*** Page excerpt ***

Blunt question no need to answer on here, does your mother want to take care of him or would she prefer he goes to a care home?
You, your mother and other siblings need to have a family meeting and work out what level of care you can provide to support your mother in looking after your father.
Unless he has a diagnosis of a mental deterioration the confusion is a likely symptom of some underlying condition = he is not medical fit to be discharged. (UTI Stroke etc)
Presuming that your mother is willing to make the changes needed, get your mother to say:
That she is refusing to take him home.
That she is no longer able to look after him safely at home.
That she needs help at home or he needs to be assessed for residential care. This is vital as it will force the discharge team to mobilise all of the services and supports which come with community care.
Then if he is assessed and home care is agreed, no matter what is agreed do not allow your mum to take him home untill all the required provisions are funded and start dates are the day he leaves hospital.

*** End of Page excerpt ***
*** Information given ***

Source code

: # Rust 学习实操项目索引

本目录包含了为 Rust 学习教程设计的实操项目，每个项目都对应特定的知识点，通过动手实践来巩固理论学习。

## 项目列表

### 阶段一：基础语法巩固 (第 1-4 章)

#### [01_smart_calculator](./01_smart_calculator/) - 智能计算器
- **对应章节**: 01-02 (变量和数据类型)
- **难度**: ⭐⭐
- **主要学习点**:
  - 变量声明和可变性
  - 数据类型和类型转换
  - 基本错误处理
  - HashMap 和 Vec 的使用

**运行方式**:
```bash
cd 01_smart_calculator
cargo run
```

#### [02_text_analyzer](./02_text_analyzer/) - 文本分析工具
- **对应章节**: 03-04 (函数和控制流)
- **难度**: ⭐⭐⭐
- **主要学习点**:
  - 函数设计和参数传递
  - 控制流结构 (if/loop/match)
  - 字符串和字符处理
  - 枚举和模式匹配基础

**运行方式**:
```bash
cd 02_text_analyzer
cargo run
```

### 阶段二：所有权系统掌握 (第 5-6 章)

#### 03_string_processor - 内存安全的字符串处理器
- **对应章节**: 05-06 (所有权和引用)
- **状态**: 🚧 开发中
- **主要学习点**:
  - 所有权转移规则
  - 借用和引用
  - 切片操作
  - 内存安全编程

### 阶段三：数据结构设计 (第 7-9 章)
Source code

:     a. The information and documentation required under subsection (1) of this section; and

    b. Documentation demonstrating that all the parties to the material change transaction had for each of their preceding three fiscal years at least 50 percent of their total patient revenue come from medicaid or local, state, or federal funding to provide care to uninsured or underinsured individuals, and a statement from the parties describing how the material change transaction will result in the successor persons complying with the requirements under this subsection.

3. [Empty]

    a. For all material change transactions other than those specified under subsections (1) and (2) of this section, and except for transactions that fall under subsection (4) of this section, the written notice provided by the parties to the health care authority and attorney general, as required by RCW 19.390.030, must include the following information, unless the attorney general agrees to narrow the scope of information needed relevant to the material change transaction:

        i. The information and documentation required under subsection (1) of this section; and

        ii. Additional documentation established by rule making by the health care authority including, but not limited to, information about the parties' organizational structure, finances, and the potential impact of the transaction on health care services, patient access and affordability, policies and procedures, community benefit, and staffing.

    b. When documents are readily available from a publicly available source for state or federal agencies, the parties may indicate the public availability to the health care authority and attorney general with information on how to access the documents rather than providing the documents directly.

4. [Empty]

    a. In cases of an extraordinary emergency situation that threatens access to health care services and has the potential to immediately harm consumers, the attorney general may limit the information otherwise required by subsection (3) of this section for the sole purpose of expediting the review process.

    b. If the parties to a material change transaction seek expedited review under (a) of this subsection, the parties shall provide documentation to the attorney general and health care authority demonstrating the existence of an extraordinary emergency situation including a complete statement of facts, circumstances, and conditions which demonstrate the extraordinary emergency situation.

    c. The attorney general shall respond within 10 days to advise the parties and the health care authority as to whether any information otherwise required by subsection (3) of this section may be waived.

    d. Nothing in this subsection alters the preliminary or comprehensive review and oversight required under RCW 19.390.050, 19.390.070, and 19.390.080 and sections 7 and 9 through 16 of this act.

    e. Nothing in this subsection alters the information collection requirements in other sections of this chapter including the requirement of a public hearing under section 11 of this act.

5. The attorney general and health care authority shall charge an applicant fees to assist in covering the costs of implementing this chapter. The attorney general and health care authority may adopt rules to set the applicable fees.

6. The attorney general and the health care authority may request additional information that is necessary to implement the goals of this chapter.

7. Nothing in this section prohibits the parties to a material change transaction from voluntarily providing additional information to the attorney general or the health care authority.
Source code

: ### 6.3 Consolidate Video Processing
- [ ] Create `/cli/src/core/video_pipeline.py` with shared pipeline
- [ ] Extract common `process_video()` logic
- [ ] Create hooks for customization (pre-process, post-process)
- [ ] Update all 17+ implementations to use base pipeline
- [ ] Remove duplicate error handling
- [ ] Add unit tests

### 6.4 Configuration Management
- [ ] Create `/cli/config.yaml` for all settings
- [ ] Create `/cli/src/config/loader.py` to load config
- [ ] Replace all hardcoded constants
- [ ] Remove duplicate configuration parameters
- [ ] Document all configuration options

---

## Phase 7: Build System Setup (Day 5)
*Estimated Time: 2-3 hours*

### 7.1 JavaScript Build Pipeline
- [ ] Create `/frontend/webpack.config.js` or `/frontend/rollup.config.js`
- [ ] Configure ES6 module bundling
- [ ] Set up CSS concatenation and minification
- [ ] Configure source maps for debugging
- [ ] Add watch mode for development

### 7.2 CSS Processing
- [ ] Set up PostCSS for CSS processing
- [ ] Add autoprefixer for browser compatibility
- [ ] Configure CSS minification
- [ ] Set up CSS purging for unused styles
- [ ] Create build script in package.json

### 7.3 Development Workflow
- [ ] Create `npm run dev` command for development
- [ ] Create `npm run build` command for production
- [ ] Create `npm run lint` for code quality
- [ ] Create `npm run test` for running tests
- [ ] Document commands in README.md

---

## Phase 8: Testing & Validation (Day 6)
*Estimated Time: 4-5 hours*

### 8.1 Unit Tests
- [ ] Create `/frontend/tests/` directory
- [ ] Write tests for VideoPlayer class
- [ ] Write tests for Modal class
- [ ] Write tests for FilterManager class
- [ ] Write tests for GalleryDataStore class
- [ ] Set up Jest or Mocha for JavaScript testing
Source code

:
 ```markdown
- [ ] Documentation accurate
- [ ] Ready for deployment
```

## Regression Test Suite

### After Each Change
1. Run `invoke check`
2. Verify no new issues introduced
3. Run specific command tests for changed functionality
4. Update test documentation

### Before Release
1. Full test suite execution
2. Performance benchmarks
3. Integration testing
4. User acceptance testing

*** End of Information given ***

* [Study questions]
A. Reproduce verbatim the passage of the hospital discharge advice starting with "Unless he has" and going on through "with community care.".
B. Extend the advice on arranging care for the father after his hospital discharge, starting right after its final sentence.

* [Results by task]
A.
Unless he has a diagnosis of a mental deterioration the confusion is a likely symptom of some underlying condition = he is not medical fit to be discharged. (UTI Stroke etc)
Presuming that your mother is willing to make the changes needed, get your mother to say:
That she is refusing to take him home.
That she is no longer able to look after him safely at home.
That she needs help at home or he needs to be assessed for residential care. This is vital as it will force the discharge team to mobilise all of the services and supports which come with community care.

B.
If they need the bed they need to provide step down care.
I known that the idea of a care home (even pre-Covid) sounds horrible but if there is no medical condition it's cheaper to manage an OAP at home.
People don't just fall.
Why it's happening needs to be established is it mechanical (trip etc) or medical (dizzy etc).
At 90 how is his heart, as blood pressure drops due to movement can account for sudden intermittent weakness.
At home has he access to a downstairs bedroom and toilet and wash area
Can the home be accessed without climbing steps
He may likely be recommended a Zimmer frame etc as a tool to minimise the fall risk. These tools need extra space to work.
One of the things the OT will not do is be ruthless in how they currently live.
Your mother (you) needs to look at all the rooms and furniture placements mats etc and ask is it really needed or can it go and if it stays can it be arrange better. This will be as hard on your mother as your father.
If he is refusing your mother's help I would 100% push for a care worker calling in at least once a day.
It would eliminate some of the conflict between them and give your mother some day to day support.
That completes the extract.